The IoT Cybersecurity Improvement Act will address both this market failure and the supply chain risk to the federal government stemming from insecure IoT devices by establishing light-touch, minimum security requirements for procurements of connected devices by the government.
Specifically, the act would:
- Require Nist to issue recommendations addressing, at a minimum, secure development, identity management, patching and configuration management for IoT devices.
- Direct the Office of Management & Budget (OMB) to issue guidelines for each agency that are consistent with the Nist recommendations, and charge OMB with reviewing these policies at least every five years.
- Require any internet-connected devices purchased by the federal government to comply with those recommendations.
- Direct Nist to work with cyber-security researchers and industry experts to publish guidance on coordinated vulnerability disclosure to ensure that vulnerabilities related to agency devices are addressed.
- Require contractors and vendors providing IoT devices to the US government to adopt coordinated vulnerability disclosure policies, so that if a vulnerability is uncovered, that information is disseminated.

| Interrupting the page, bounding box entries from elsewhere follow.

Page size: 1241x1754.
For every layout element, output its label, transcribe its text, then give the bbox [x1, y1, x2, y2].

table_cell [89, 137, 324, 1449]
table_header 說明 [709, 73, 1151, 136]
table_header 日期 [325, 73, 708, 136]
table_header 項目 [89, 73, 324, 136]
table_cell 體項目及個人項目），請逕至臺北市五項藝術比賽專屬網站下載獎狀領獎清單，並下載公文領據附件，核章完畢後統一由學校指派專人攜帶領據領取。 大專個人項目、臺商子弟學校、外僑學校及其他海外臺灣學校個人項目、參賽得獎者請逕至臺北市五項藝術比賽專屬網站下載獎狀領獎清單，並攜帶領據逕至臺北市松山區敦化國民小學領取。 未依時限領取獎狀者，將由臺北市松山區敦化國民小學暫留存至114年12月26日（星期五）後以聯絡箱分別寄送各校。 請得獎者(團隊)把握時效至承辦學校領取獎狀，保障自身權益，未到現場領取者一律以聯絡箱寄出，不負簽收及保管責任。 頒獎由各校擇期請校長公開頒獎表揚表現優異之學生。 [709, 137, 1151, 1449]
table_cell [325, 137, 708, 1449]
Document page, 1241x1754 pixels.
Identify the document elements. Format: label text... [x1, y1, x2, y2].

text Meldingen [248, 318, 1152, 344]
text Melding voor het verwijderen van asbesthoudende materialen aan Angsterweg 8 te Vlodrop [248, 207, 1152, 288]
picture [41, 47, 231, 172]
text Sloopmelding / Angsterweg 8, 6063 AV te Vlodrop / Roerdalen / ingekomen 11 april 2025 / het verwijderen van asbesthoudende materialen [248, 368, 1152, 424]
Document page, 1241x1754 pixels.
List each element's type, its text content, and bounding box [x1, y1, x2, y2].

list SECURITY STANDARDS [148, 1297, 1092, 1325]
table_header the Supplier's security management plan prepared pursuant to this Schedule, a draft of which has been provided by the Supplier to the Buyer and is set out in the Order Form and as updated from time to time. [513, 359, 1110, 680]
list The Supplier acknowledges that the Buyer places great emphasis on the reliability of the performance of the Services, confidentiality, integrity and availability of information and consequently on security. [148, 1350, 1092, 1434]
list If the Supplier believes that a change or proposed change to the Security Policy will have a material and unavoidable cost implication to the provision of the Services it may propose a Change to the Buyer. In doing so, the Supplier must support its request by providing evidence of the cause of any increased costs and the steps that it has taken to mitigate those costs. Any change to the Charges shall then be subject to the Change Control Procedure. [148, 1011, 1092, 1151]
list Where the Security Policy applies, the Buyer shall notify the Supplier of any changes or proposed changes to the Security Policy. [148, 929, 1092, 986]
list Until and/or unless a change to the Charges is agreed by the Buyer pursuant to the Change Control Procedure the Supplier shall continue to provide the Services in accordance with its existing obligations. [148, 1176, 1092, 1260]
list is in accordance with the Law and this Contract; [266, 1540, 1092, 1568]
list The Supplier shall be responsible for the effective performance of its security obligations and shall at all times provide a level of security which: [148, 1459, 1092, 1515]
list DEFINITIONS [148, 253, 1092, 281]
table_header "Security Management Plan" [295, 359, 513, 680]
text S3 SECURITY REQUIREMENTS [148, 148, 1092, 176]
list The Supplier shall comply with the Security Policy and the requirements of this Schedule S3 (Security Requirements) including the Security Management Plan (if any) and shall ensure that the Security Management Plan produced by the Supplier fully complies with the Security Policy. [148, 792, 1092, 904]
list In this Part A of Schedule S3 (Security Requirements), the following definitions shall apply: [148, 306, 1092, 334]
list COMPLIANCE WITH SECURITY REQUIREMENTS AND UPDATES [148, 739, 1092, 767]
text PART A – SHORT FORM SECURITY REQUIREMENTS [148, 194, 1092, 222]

Jonathan Zittrain, co-founder of Harvard University’s Berkman Klein Center for Internet & Society, said: “Internet-aware devices raise deep and novel security issues, with problems that could arise months or years after purchase, and spill over to people who aren't the purchasers. This bill leverages the government procurement market, rather than direct regulation, to encourage internet-aware device makers to employ basic security measures in their products.”
The bill is also supported by Rapid7. Similar legislation was previously introduced in the 115th Congress.
Warner wrote to the Federal Trade Commission (FTC) in July 2016 raising concerns about the security of children’s data collected by internet-connected smart toys. In May 2017, the senator wrote a follow-up letter to acting FTC chairwoman Maureen Ohlhausen reiterating his concerns following comments by the chairwoman that the risks of IoT devices are merely speculative. In response to the senator’s concerns, the FTC issued updated guidance on protecting children’s personal data in connected toys.
Immediately in the wake of October’s DDoS attack on the internet infrastructure by the Mirai botnet, Warner wrote to the FCC, FTC and NCCIC to raise concerns about the proliferation of botnets composed of insecure devices. Warner also wrote to OMB director Mick Mulvaney and secretary of homeland security John Kelly in May 2017 asking what steps the federal government had taken to defend against WannaCry ransomware.
Warner, the vice chairman of the Senate select committee on intelligence and former technology executive, is the co-founder and co-chair of the bipartisan Senate Cybersecurity Caucus and a specialist in congress on security issues related to the IoT.